Exercise details
Beneath this line are the data; copy exactly the part of them that opens with the line containing "hvordan julestemningen kan" and closes with the line containing "noget af det, d", and only that part.

*** Begin section ***

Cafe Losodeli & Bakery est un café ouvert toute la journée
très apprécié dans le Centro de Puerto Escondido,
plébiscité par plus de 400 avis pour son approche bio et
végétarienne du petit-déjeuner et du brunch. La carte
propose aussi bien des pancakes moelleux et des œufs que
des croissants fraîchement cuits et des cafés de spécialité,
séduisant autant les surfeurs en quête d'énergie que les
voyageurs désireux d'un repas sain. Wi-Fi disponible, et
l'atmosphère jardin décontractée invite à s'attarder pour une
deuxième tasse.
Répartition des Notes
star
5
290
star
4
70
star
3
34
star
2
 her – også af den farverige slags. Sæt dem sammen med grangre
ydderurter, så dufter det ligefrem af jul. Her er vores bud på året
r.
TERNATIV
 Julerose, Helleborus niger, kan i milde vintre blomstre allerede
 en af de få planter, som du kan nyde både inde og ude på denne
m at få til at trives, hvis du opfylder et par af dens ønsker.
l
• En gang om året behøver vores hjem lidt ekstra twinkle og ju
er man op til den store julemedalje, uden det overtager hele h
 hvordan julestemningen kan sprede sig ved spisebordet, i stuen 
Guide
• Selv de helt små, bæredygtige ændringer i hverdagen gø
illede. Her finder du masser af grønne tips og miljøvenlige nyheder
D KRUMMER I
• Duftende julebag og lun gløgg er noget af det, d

*** End section ***
*** Begin section ***

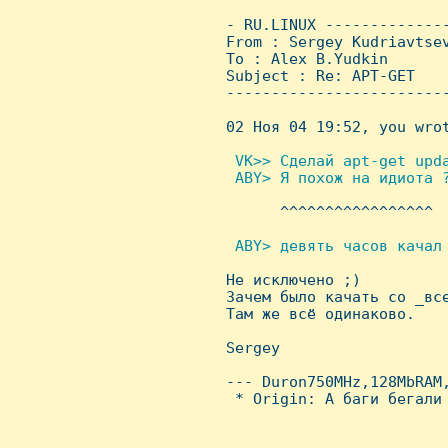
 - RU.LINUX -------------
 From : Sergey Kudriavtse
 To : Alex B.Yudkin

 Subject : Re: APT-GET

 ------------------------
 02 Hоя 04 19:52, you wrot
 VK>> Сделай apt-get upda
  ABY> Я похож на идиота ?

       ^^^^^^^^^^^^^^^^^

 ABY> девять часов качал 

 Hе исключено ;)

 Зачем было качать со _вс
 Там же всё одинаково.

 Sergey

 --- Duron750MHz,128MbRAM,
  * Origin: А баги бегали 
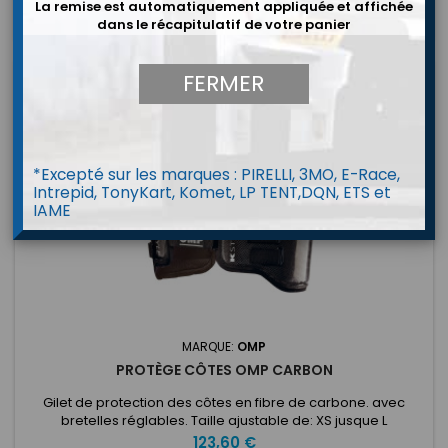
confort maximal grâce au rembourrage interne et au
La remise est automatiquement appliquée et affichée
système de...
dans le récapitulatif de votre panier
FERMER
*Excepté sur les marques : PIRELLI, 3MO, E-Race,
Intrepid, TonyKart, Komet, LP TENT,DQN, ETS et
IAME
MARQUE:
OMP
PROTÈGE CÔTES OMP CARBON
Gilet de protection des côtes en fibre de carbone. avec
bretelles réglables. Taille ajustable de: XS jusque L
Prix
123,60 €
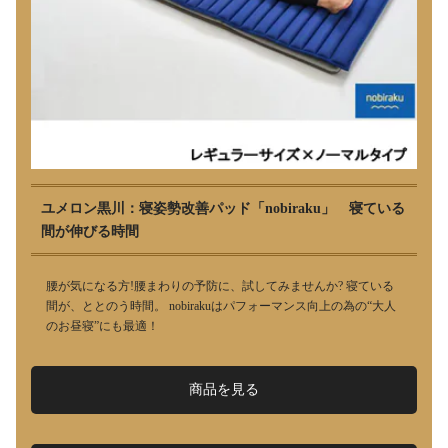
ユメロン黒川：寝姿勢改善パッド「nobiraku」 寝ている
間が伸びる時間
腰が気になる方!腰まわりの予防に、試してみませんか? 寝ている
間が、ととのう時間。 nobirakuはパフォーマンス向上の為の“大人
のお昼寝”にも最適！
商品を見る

*** End section ***

Result below
 hvordan julestemningen kan sprede sig ved spisebordet, i stuen 
Guide
• Selv de helt små, bæredygtige ændringer i hverdagen gø
illede. Her finder du masser af grønne tips og miljøvenlige nyheder
D KRUMMER I
• Duftende julebag og lun gløgg er noget af det, d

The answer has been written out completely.